= William Abrams =

William Abrams (c. 1785 – 6 February 1844) was a businessman with a military and judicial career in New Brunswick.

Abrams was born in Plymouth, England and was in businesses in Greenock, Scotland before emigrating to New Brunswick in 1819. There, he started a business funded by himself and five partners in Scotland. He and his family settled in the Miramichi region and he ran a business there, first with partners and later on his own, until his death.

In Rosebank, Abrams founded a shipyard, which suffered in the Miramichi Fire of 1825. Total losses were approximately £40,000. Trans-Atlantic trade was rising, however, and the company financially recovered. In total, the shipyard built 25 sailing vessels.

In 1838, the Miramichi Abrams shipyard built the Actaeon, which sailed to Liverpool and registered there in the year of its construction. The ship, a three-masted barque, was scuttled in 1853 in the Falkland Islands.

== Community involvement ==
Abrams was active in the community and served as a justice of the peace and a justice of the Inferior Court of Common Pleas in New Brunswick.
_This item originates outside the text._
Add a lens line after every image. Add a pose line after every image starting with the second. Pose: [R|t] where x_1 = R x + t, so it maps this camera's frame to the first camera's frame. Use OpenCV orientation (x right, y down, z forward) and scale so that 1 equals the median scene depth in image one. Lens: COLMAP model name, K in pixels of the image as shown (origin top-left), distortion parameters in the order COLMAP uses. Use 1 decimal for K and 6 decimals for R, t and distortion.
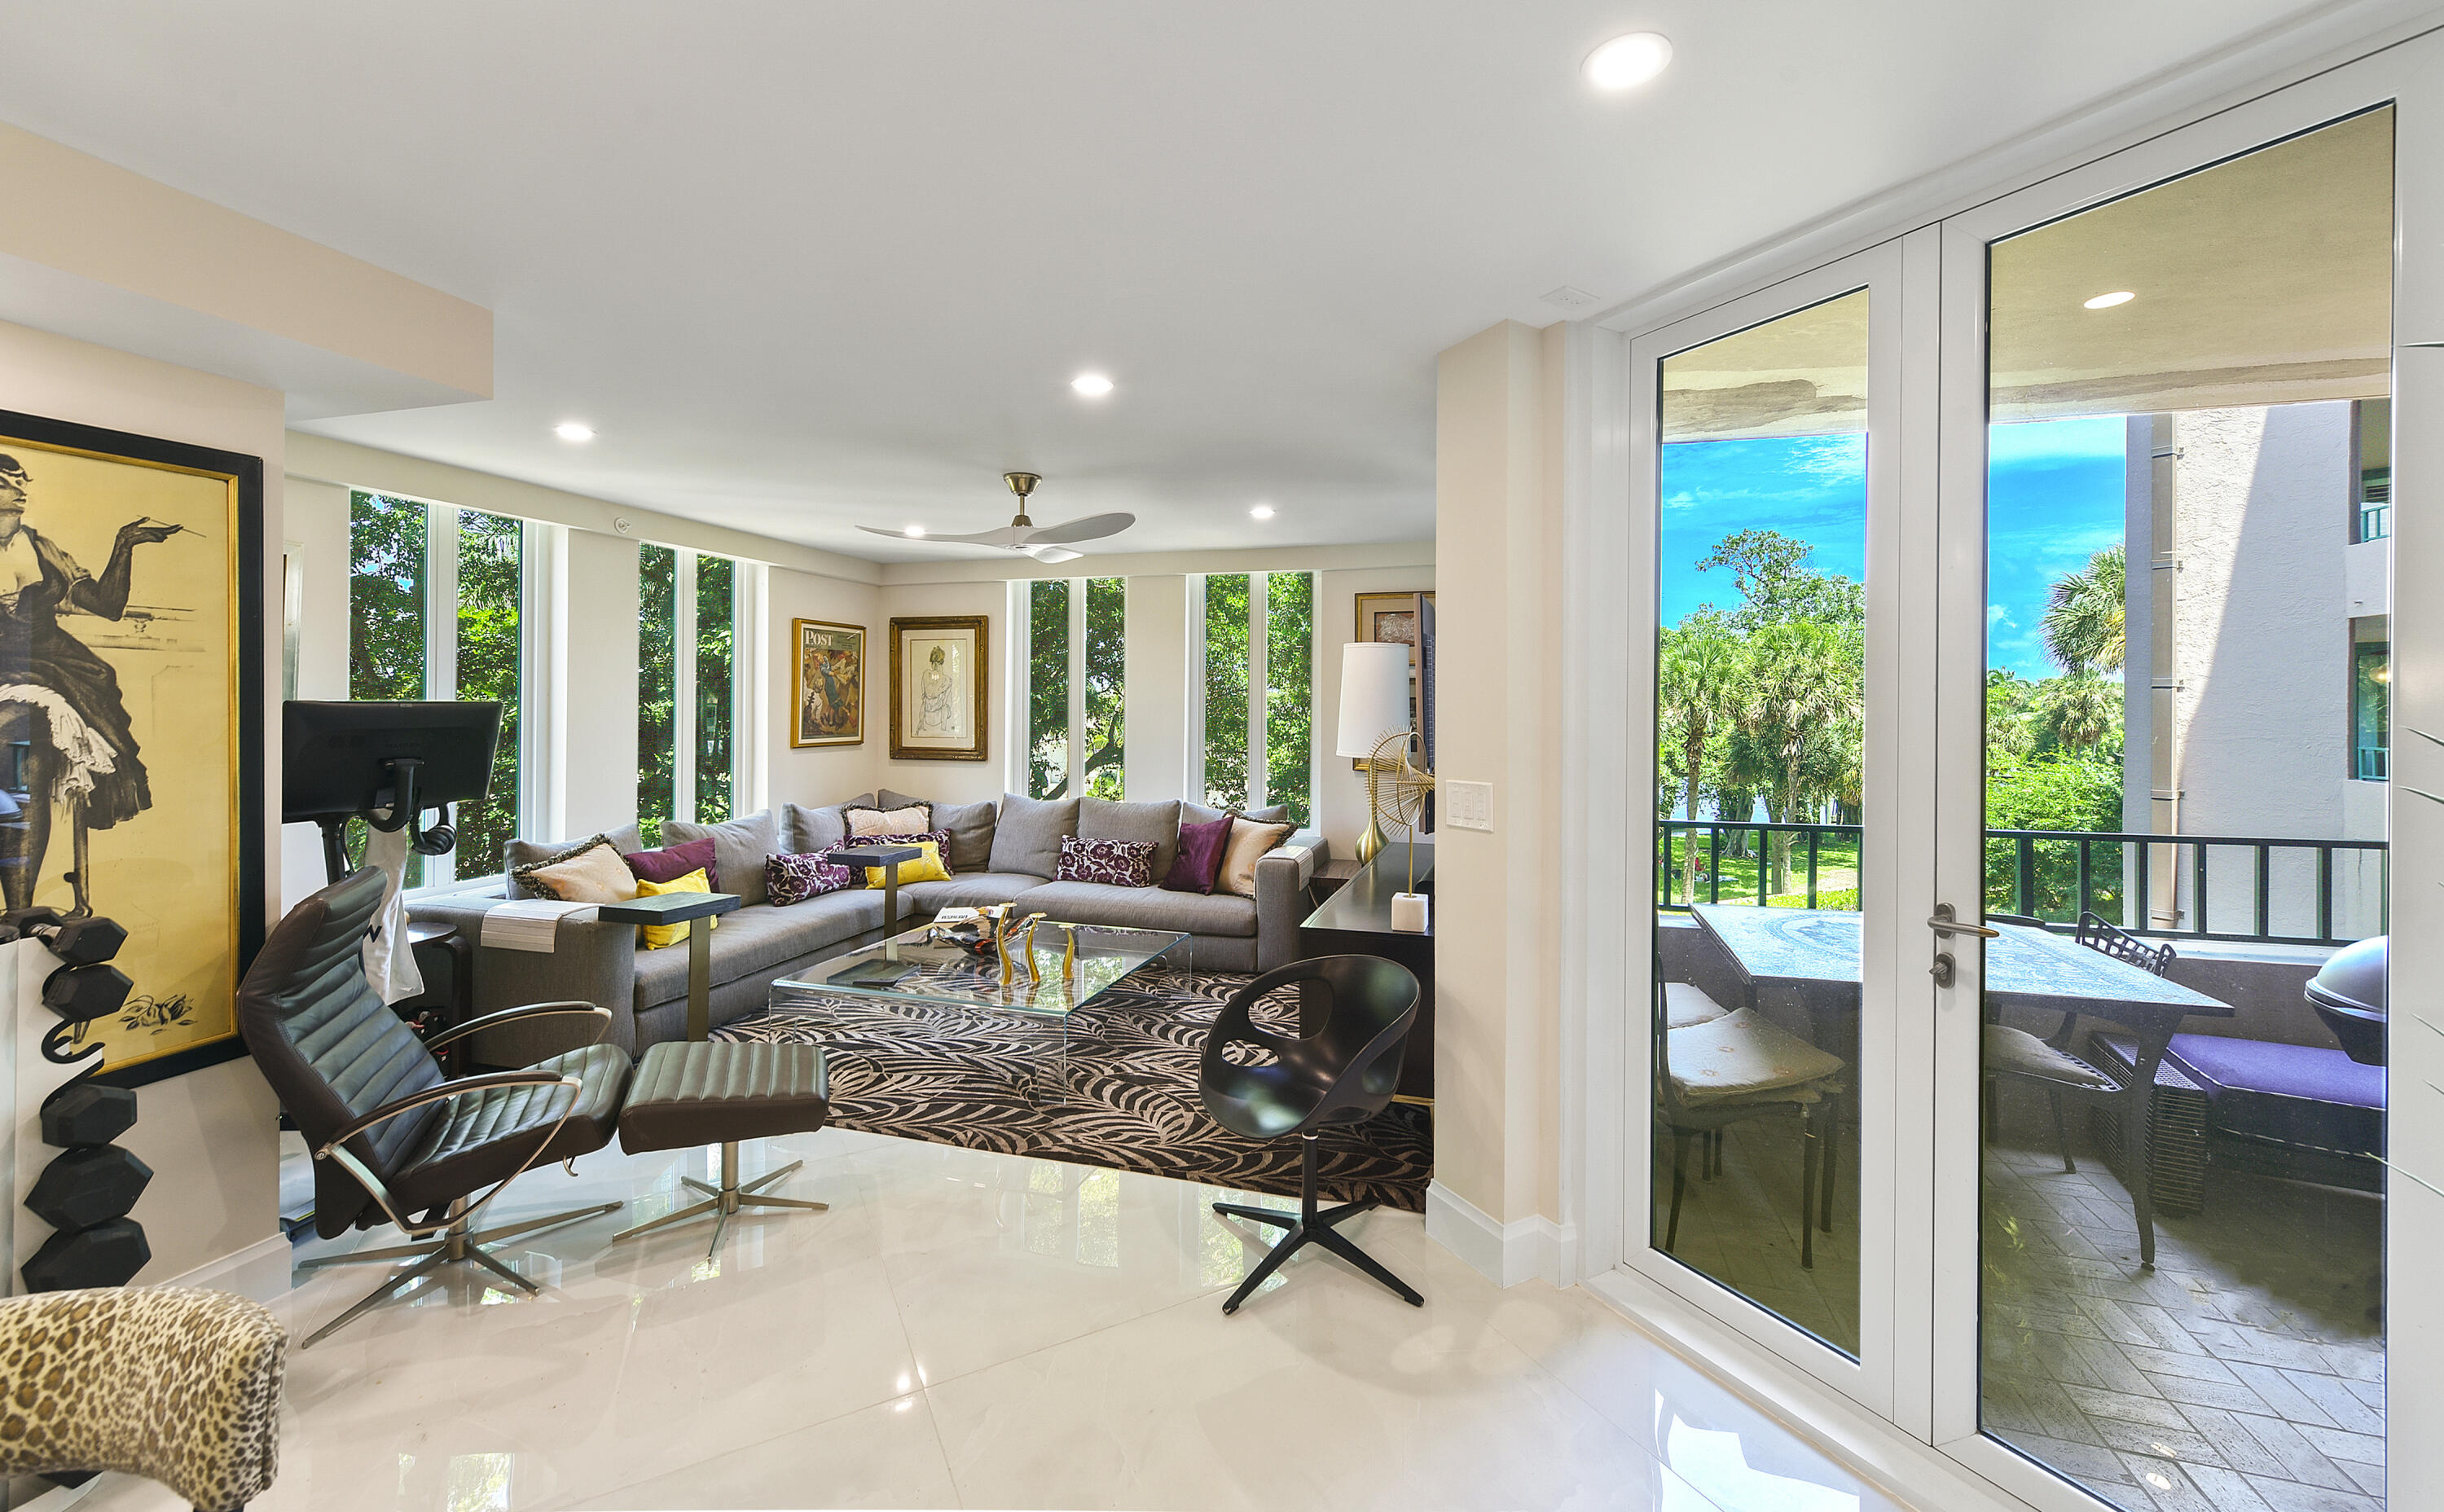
lens RADIAL K [[959.7, 0, 1215.7], [0, 959.7, 695.7], [0, 0, 1]] dist [0.005176, -0.002288]
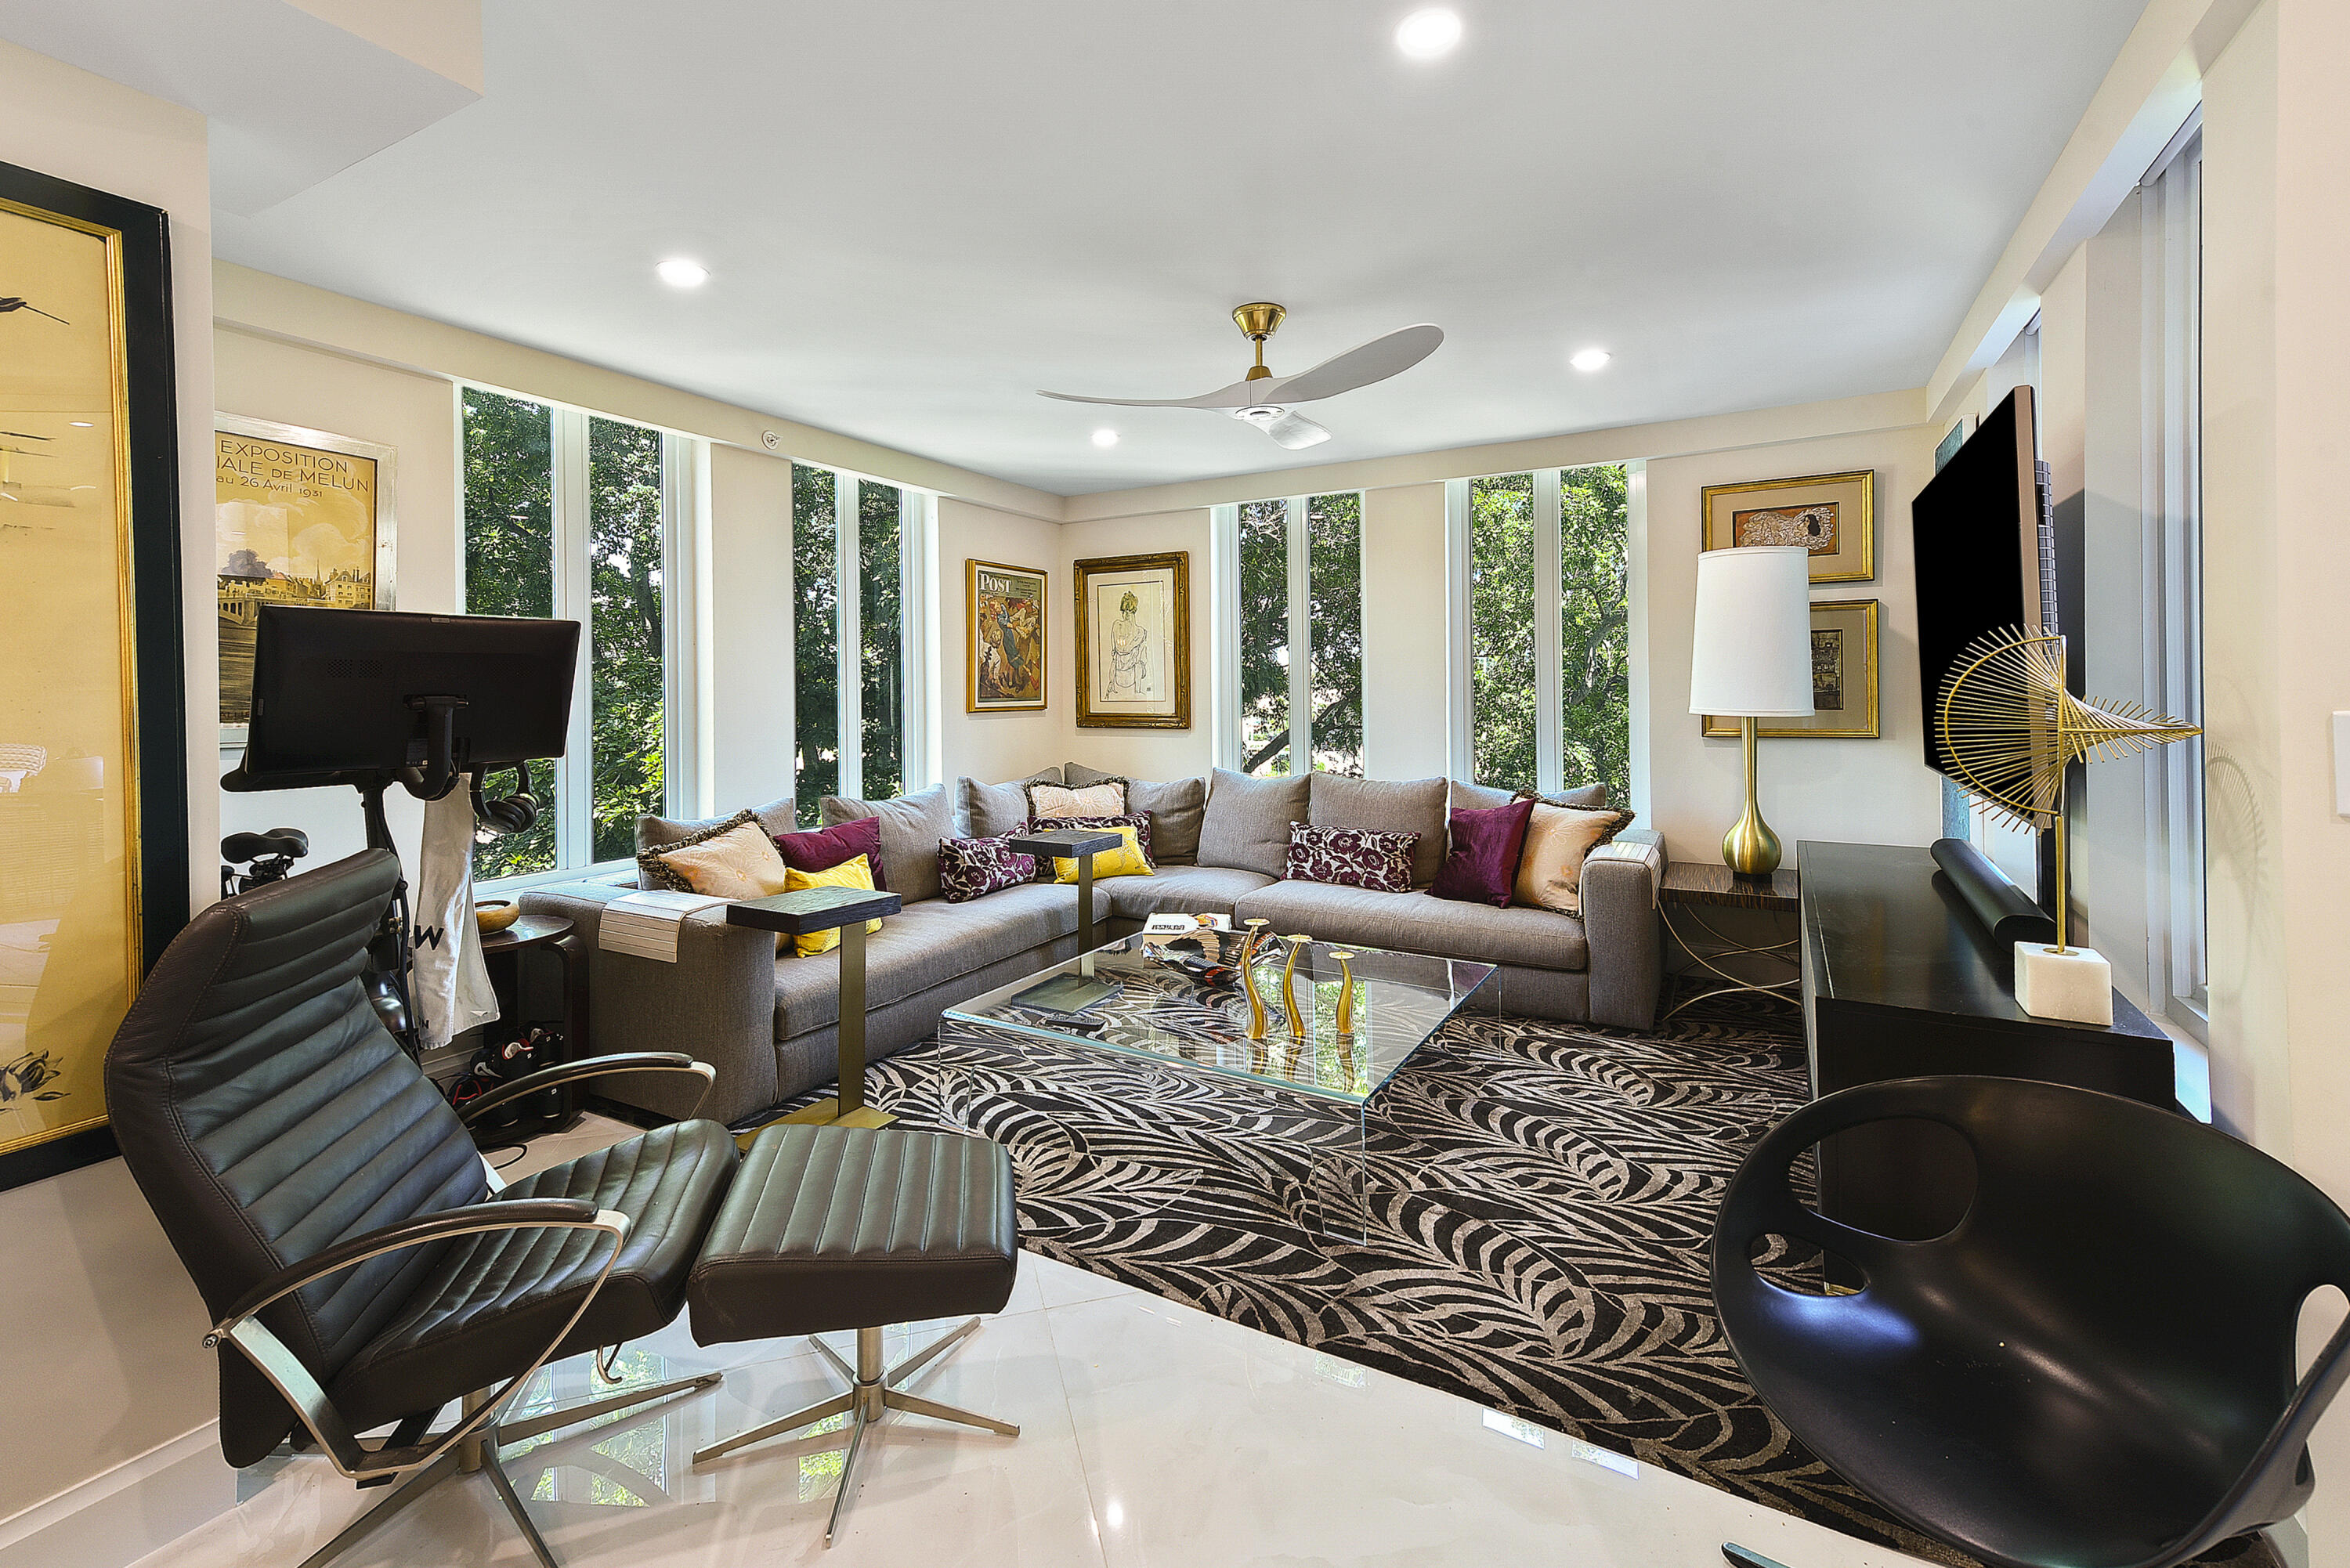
lens RADIAL K [[934.0, 0, 1151.8], [0, 934.0, 697.2], [0, 0, 1]] dist [-0.000356, -0.004388]
pose [[0.973132, -0.012692, -0.229900, -0.129711], [0.015557, 0.999822, 0.010653, 0.047678], [0.229724, -0.013943, 0.973156, 0.326234]]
Additionally, he served as an Anglican vestryman, militia battalion captain, agricultural society treasurer, school trustee, hospital commissioner, Northumberland County Board of Health member, and Miramichi Port harbormaster. In 1827, he ran for a Northumberland County seats in the House of Assembly but was defeated.
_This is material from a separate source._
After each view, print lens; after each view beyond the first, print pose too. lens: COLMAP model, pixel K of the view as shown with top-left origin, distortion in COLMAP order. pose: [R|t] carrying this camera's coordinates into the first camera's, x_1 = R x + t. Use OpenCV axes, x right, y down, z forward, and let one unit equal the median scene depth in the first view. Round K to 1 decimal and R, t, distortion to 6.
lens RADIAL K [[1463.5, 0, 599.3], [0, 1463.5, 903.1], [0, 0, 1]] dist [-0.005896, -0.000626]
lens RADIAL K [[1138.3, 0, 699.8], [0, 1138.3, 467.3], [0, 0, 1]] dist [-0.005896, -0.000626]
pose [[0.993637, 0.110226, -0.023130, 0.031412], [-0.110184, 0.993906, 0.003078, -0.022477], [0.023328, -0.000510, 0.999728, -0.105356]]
He also brought needed banking services to the area and promoted the foundation of the local Chamber of Commerce. He was a prominent early shipbuilder in New Brunswick and, as such, contributed to the developing economy of the time.

== Personal life ==
Abrams married Sarah Trigholon in 1807, and they had ten children, two sons and eight daughters. Two of his children died in the Miramichi Fire. Abrams belonged to the Church of England. He died 6 February 1844 in Newcastle, New Brunswick. Portraits of Sarah and William Abrams, painted by Boston artist Albert Gallatin Hoit, are owned by the New Brunswick Museum.